## EXERCISE INSTRUCTIONS
Set down every record exactly as it appears.

(Extracted records)
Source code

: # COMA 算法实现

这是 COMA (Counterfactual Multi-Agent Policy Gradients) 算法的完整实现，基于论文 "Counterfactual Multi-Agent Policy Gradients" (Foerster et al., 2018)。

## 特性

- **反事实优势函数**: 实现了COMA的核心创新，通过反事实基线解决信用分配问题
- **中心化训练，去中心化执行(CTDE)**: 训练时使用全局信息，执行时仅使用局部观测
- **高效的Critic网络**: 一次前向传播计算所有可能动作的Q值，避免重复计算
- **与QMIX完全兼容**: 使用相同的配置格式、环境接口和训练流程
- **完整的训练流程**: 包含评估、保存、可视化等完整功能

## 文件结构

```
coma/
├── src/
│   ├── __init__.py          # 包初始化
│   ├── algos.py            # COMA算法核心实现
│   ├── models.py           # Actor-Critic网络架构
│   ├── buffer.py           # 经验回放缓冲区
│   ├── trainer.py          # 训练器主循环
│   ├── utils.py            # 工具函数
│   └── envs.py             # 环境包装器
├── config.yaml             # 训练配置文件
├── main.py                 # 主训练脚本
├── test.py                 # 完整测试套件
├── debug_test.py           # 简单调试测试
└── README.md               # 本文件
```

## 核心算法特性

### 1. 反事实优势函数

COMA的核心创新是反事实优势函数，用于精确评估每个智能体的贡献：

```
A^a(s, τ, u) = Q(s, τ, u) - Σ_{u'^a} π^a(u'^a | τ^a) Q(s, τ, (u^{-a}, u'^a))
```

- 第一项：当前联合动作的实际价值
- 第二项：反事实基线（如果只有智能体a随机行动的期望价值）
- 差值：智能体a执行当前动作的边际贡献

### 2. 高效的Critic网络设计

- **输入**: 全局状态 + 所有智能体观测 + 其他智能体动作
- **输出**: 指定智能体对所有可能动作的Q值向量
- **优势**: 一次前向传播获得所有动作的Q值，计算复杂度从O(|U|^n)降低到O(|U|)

## SOLUTION FOR THIS PROBLEM
Source code

: # COMA 算法实现

这是 COMA (Counterfactual Multi-Agent Policy Gradients) 算法的完整实现，基于论文 "Counterfactual Multi-Agent Policy Gradients" (Foerster et al., 2018)。

## 特性

- **反事实优势函数**: 实现了COMA的核心创新，通过反事实基线解决信用分配问题
- **中心化训练，去中心化执行(CTDE)**: 训练时使用全局信息，执行时仅使用局部观测
- **高效的Critic网络**: 一次前向传播计算所有可能动作的Q值，避免重复计算
- **与QMIX完全兼容**: 使用相同的配置格式、环境接口和训练流程
- **完整的训练流程**: 包含评估、保存、可视化等完整功能

## 文件结构

```
coma/
├── src/
│   ├── __init__.py          # 包初始化
│   ├── algos.py            # COMA算法核心实现
│   ├── models.py           # Actor-Critic网络架构
│   ├── buffer.py           # 经验回放缓冲区
│   ├── trainer.py          # 训练器主循环
│   ├── utils.py            # 工具函数
│   └── envs.py             # 环境包装器
├── config.yaml             # 训练配置文件
├── main.py                 # 主训练脚本
├── test.py                 # 完整测试套件
├── debug_test.py           # 简单调试测试
└── README.md               # 本文件
```

## 核心算法特性

### 1. 反事实优势函数

COMA的核心创新是反事实优势函数，用于精确评估每个智能体的贡献：

```
A^a(s, τ, u) = Q(s, τ, u) - Σ_{u'^a} π^a(u'^a | τ^a) Q(s, τ, (u^{-a}, u'^a))
```

- 第一项：当前联合动作的实际价值
- 第二项：反事实基线（如果只有智能体a随机行动的期望价值）
- 差值：智能体a执行当前动作的边际贡献

### 2. 高效的Critic网络设计

- **输入**: 全局状态 + 所有智能体观测 + 其他智能体动作
- **输出**: 指定智能体对所有可能动作的Q值向量
- **优势**: 一次前向传播获得所有动作的Q值，计算复杂度从O(|U|^n)降低到O(|U|)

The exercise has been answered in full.